■ Entries supplied:
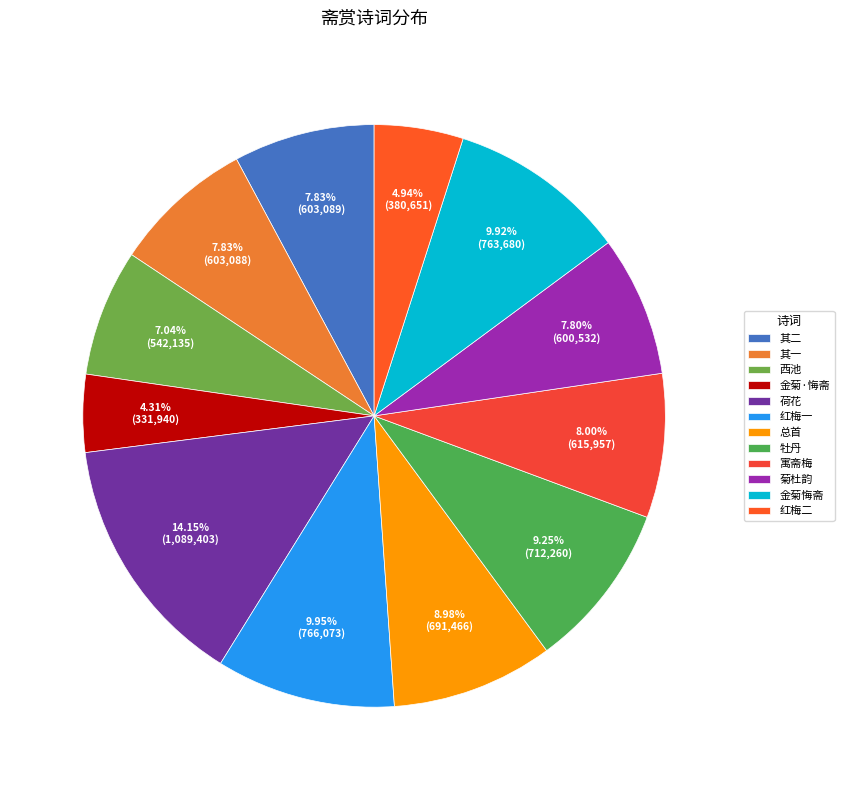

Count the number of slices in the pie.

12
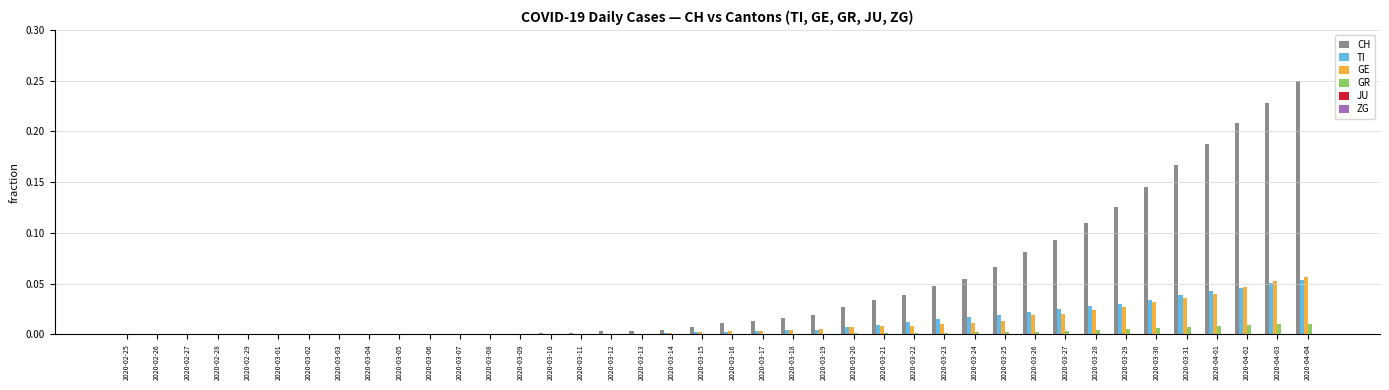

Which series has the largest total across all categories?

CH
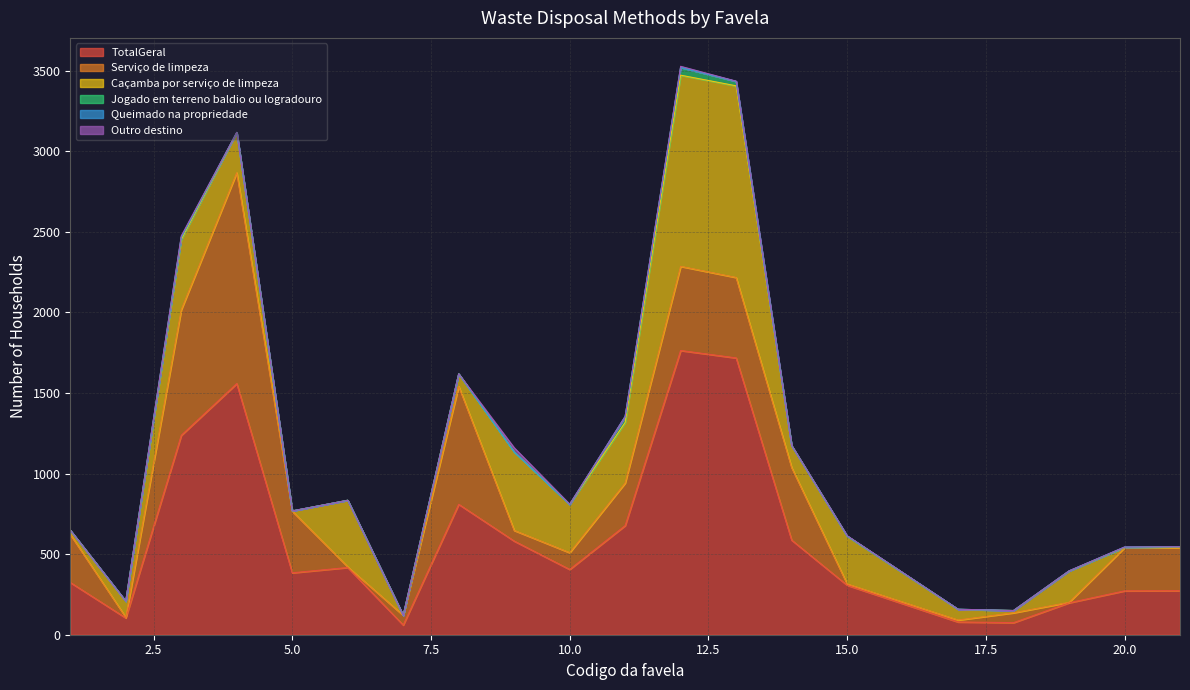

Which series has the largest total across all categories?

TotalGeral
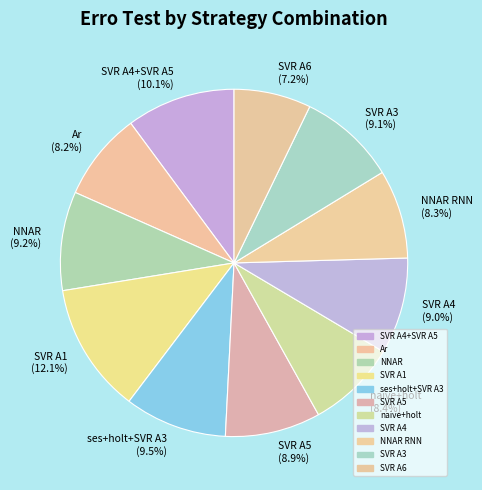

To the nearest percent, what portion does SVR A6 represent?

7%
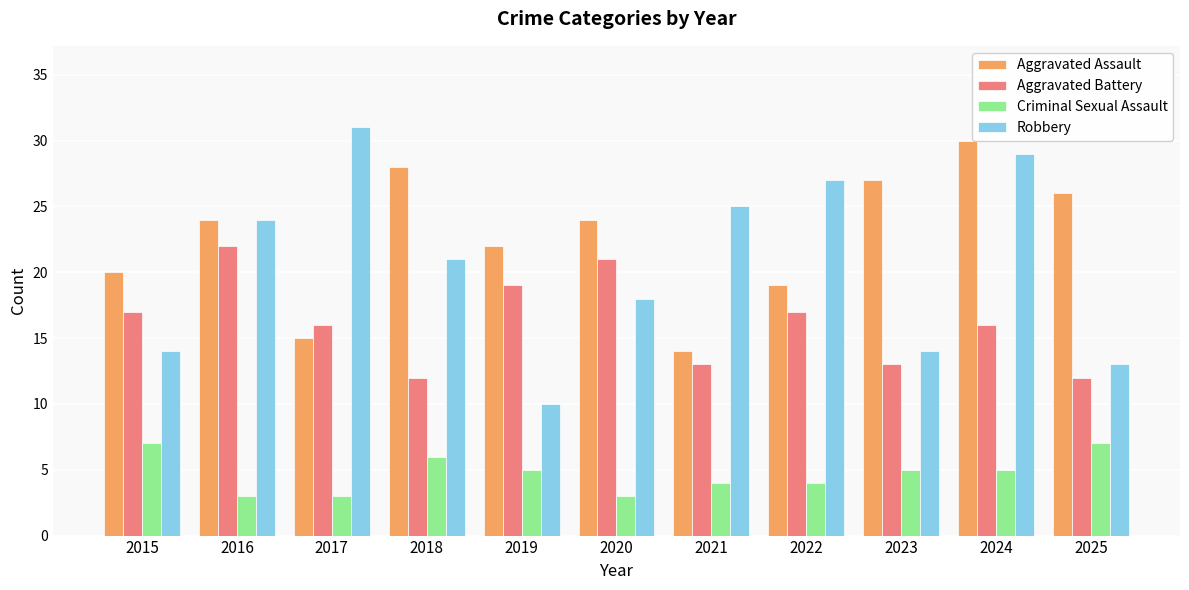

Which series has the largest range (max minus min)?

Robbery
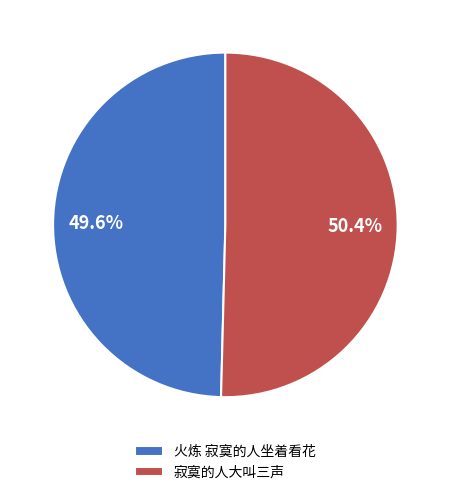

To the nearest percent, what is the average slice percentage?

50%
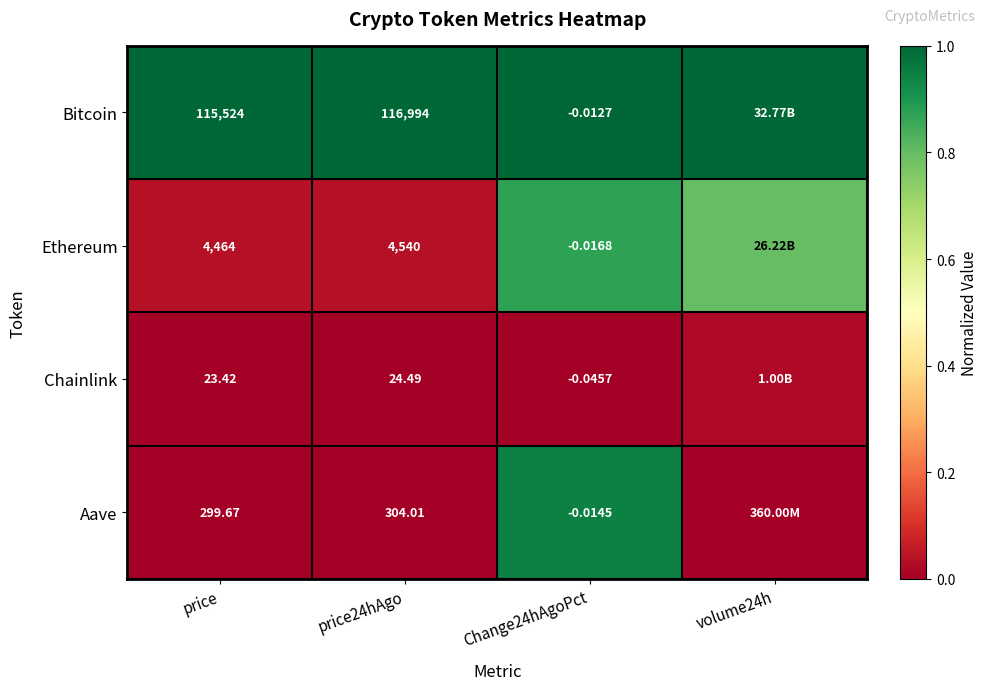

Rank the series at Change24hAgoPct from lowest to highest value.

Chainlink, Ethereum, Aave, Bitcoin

--

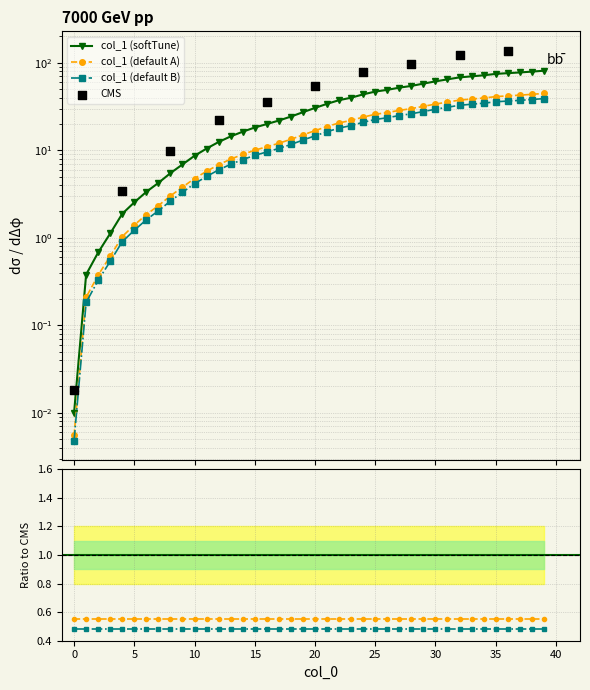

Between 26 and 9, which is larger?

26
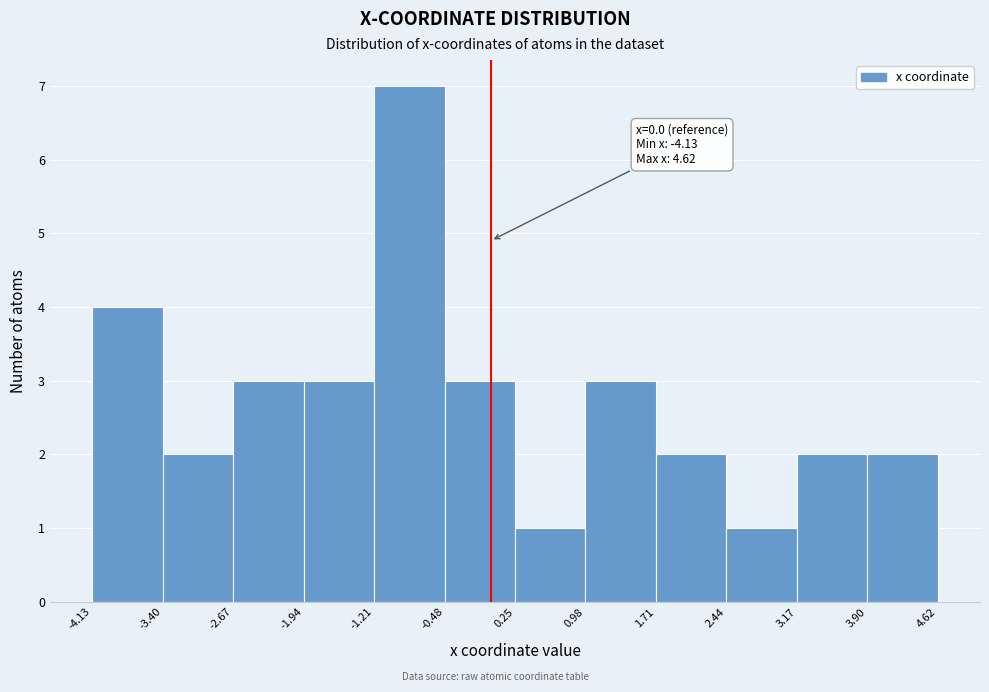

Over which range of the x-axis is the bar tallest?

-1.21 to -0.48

■ Task to carry out:
Copy the stretch of the data above from the line containing "To the nearest percent, what is" through the line containing "Rank the series", word for word, and leave out the pictures.

■ Result for this task:
To the nearest percent, what is the average slice percentage?

50%

Rank the series at Change24hAgoPct from lowest to highest value.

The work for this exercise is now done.